Deniz and Nikita took the lead when Coen tried to explain that we were in need of some sort of bracket for the new batteries.
“Where are the batteries?” Deniz asked.
“I haven’t bought them yet,” Coen replied. “I first wanted to look for someone who can help us out with a battery holder, preferably on the frame of the Land Cruiser.”
“But if we don’t know the size, how do you suppose we can build a box?”
“Well, I have seen three AGM/Gel battery options online that might be suitable. Maybe we can call them and find out the sizes and go from there.”
“Okay, give me the phone numbers,” he said while looking around for something to write on.
Meanwhile his coworker Bagrom unrolled an old piece of plastic carpeting under the Land Cruiser and Coen changed into my coveralls. Together they determined that if they relocated the diesel water separator and the ampere monitor shunt, that would create at least 70 centimeters of space on the frame right under the driver’s seat and footwell.

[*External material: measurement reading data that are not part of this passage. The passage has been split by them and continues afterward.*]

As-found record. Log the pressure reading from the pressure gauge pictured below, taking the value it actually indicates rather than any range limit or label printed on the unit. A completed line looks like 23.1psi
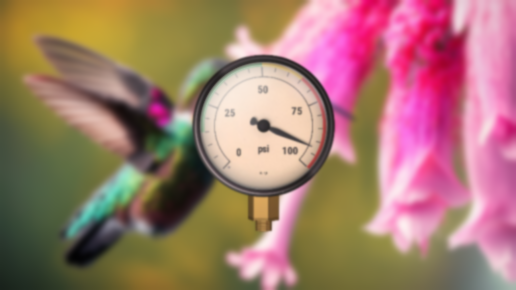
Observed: 92.5psi
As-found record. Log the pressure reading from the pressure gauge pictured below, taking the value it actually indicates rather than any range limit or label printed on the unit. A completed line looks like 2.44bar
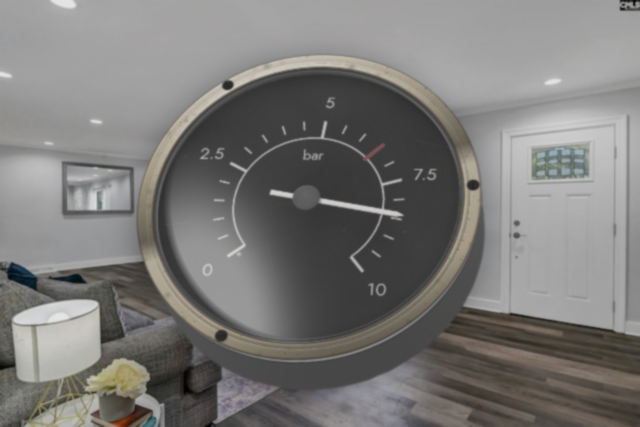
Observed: 8.5bar
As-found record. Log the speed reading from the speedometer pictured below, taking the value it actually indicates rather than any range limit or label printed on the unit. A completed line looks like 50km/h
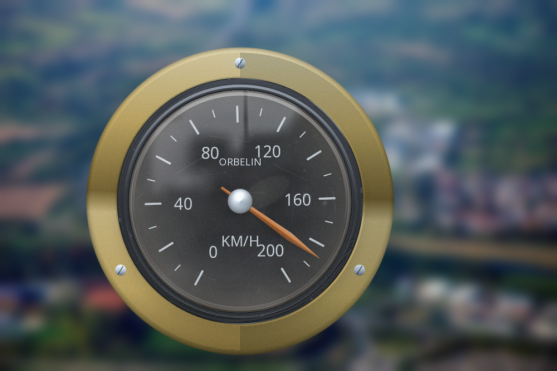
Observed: 185km/h
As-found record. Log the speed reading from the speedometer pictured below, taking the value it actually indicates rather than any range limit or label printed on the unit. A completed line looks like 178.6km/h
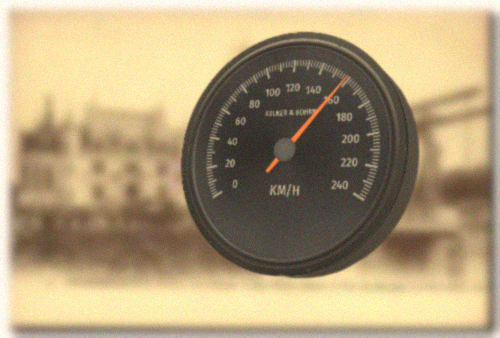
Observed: 160km/h
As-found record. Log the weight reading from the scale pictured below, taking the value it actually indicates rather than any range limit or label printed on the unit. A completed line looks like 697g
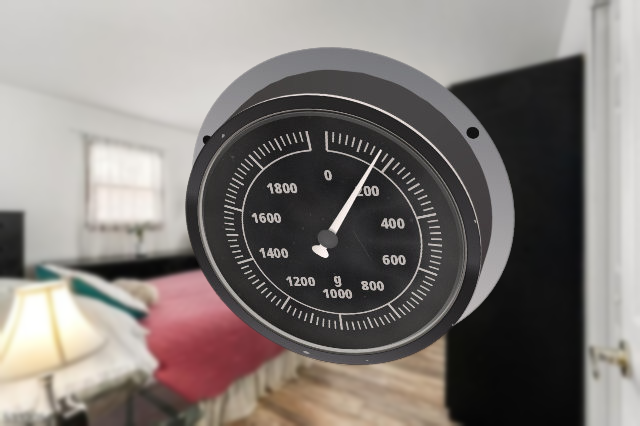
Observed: 160g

The big question was how to place the batteries in such a holder that would still allow Coen to access the connectors.
“We’ll figure something out,” Nikita said. “Leave it to us. Look around and see what kind of work we do here.”
A Unique Car & Truck Workshop
This place is a giant playground for gear-and-petrol heads. It feels like being on a movie set with the A-team. There are giant trucks lined on two sides of a big square of familiar brands: Kamaz, Gaz, Maz, Zas, and Uaz. On opposite sides are warehouse-like buildings with enormous doors. Near the entrance, mechanics were toiling on enormous trucks.

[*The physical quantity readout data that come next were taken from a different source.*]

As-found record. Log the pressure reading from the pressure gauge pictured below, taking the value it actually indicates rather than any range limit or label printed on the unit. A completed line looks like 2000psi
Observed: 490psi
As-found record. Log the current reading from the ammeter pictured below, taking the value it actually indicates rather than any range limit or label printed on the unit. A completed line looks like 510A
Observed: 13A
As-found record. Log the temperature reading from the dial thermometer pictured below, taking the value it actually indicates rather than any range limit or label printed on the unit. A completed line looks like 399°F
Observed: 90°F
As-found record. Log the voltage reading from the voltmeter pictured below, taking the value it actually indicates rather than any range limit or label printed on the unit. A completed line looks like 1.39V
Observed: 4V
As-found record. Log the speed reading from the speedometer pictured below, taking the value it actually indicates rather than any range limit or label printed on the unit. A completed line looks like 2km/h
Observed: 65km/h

One of them explained that they just swapped out the V6 of a Gaz and that he was filling the void with an even bigger V8 Maz engine. Overhead, a crane is whizzing over rails across the ceiling of the hall. The oil-stained floor is covered with familiar tools, however, in sizes Coen has never seen before – so big. The far end of the hall is dedicated to engines, gearboxes, and differentials.
On the other side of the square are a dozen, brand-new UAZ Buhankas rolling out of storage. They are all crew-cab pickups intended for military use. Actually most, if not all, vehicles here are militaria. Later Deniz confirmed this is indeed a military maintenance workplace, just not the arms’ section. This bodywork section deals more with building and converting trucks into search-and-rescue vehicles or armored money trucks.
After a quick lunch Nikita came up with a drawing of how he thought it might work. But first we needed exact sizes and weights before metal could be cut. Deniz phoned the companies and got answers. We made our pick, the Gel batteries were quickly delivered and work has been on its way ever since.
The two websites where we found auxiliary batteries:
Camping in the Workshop
We are camped on the premises and, once more, have met the kindest people we could hope for. They work as a team, have fun together, ordered us laghman (noodle dish) on the first evening after having toasted on a couple of cognacs together. Karin-Marijke has time and space to work on the computer and finds plenty of distraction with the half dozen puppies running around.
We have confidence the new system will be in place and working before we’re off on a ten-day sightseeing tour to the Silk Road jewel cities in Uzbekistan with Karin-Marijke’s mother and sister.